My passion is cricket and would always like to remain attached to the game in some way or the other.

Coming to modern day cricket, after Dhoni, who you think can and should shoulder the wicket-keeping responsibilities?

Wicket-keeping standard has actually gone down after the advent of limited over cricket. Bowling, batting and fielding have designated coaches but there is no coach for wicket-keeping, which is a specialised position in the team. Wicket-keeping has taken back seat.

Wicket-keeping is done by part-timers like we have part-time bowlers. These days wicket-keeper is actually a batsman who could stop the ball.

Well, Wridhhiman Saha has taken over the responsibility now. We also have the likes of Dinesh Karthik, Parthiv Patel.

Do you regret not having IPL kind of thing during your playing days? How does IPL help a player in his career, other than the financials?

No regrets. Variety is spice of art. From Test we had 60-overs then moved on to 50-overs and then to 20-over games.
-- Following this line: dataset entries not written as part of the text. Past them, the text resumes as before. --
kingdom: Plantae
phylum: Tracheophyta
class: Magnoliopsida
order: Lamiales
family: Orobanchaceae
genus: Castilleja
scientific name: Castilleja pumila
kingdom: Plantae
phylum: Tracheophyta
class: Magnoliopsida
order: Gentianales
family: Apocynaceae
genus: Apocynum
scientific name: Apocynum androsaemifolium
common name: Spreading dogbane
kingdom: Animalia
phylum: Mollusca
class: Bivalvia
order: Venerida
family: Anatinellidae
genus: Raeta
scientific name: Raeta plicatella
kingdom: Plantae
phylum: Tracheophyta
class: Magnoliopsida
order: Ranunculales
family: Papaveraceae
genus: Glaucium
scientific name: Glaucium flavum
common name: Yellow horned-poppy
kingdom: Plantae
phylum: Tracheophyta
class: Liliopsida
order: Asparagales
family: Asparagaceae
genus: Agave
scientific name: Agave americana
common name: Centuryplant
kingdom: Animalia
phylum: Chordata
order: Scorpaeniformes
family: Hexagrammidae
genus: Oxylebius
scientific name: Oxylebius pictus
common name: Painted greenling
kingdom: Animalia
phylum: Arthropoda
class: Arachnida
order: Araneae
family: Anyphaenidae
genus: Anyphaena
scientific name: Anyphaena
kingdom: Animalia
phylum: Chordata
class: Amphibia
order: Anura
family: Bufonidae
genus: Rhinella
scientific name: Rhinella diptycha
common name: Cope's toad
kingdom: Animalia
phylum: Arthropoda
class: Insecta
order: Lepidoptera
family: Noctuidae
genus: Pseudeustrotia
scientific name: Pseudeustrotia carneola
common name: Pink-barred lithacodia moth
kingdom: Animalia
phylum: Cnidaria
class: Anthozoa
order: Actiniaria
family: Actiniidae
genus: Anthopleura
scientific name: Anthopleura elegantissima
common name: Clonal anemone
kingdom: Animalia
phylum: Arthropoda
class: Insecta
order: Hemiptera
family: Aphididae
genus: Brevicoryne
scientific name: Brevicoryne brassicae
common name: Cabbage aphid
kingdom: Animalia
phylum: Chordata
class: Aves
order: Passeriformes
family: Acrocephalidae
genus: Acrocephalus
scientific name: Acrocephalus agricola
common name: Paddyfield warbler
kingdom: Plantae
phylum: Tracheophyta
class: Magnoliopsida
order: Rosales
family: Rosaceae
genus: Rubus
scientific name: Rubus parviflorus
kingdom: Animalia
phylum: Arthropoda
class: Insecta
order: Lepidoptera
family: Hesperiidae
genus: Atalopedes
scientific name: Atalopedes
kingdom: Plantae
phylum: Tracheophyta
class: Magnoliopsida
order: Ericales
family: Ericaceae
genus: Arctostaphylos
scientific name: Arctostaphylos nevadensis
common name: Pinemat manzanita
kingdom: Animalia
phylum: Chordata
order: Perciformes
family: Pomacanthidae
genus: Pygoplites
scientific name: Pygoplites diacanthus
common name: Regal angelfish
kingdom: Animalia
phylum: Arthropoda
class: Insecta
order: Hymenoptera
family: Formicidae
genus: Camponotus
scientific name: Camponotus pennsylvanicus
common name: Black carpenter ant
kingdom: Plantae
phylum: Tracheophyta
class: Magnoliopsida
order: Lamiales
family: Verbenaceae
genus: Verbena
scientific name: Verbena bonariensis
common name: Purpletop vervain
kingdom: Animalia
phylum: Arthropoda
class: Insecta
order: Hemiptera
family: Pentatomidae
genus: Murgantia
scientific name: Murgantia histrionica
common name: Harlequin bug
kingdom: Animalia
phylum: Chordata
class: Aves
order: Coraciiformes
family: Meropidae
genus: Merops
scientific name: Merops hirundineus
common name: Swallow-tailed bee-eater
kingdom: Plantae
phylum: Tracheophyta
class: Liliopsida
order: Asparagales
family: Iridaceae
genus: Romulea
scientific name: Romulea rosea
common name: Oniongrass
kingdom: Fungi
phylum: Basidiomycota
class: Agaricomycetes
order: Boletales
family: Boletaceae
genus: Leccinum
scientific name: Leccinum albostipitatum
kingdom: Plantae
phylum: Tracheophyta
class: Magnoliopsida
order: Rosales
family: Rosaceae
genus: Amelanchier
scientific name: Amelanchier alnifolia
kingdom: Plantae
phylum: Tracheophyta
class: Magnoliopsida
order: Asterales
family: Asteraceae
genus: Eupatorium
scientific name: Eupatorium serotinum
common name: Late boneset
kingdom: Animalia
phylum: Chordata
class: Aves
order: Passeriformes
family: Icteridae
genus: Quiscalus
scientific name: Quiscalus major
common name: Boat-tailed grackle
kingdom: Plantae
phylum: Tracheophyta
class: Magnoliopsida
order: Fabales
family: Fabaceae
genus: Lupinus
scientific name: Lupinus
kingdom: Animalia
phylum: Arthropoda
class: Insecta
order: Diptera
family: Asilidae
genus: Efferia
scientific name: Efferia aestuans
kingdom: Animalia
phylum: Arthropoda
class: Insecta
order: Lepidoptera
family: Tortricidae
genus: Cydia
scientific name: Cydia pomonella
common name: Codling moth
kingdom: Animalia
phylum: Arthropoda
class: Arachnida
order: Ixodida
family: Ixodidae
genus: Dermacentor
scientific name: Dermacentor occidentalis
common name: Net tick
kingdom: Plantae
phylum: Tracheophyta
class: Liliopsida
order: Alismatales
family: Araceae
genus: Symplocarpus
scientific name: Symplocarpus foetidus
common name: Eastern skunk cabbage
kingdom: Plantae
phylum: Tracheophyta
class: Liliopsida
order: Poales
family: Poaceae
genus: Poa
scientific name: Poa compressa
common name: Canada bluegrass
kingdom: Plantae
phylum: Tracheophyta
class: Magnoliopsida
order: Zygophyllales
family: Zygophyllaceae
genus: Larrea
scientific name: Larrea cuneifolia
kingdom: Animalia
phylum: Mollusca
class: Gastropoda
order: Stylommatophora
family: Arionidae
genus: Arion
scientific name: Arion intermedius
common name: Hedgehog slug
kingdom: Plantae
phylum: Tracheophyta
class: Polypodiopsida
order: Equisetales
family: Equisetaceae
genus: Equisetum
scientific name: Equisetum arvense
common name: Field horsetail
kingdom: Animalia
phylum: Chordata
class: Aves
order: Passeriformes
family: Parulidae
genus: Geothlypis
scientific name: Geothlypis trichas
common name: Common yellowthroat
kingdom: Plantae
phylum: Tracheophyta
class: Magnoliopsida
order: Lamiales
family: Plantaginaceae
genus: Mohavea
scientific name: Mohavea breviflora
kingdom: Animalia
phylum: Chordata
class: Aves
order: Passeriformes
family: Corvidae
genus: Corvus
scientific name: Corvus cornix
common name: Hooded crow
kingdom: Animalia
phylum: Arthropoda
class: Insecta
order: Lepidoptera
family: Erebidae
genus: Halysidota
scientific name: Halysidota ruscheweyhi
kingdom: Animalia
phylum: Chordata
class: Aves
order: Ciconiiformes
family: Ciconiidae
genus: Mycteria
This is what the paying public wants and they are getting.

Why are you not involving in the games administration?

I have very honestly made many approaches to BCCI stating that I wanted to give back to the game that has given me so much of name and fame. But somehow, according to them, I don’t qualify. I really don’t understand.

Whom do you consider as your best room-mate during your playing days and is there any interesting episode which you would like to share?

Well you see, I have gelled with everyone. All have been good friends. I can only speak from my side. I have been able to adjust and accommodate everyone. I had no issue. I enjoyed everybody’s company.

Before we sign off, would you like to add anything else, Kiri Bhai?

In the current scenario no technique is reqd. One of my shows in a private television channel also had Dhoni’s coach as the guest. The anchor asked me about Dhoni and I told him to take the views of Dhoni’s coach.

The coach said that Dhoni did not have any technique in either wicket-keeping or batting. Next the anchor asked for my comments.

I said Dhoni is the most successful Indian Captain, thus far. He had won the World Cup title in both the formats. He has successfully taken the team to the No 1 slot in all the three formats. He also has been the most consistent batsman. He possesses the quality of a good captain. What more would a team be looking for? Technique or the end-result? Obviously the ‘end-result’ is all that matters.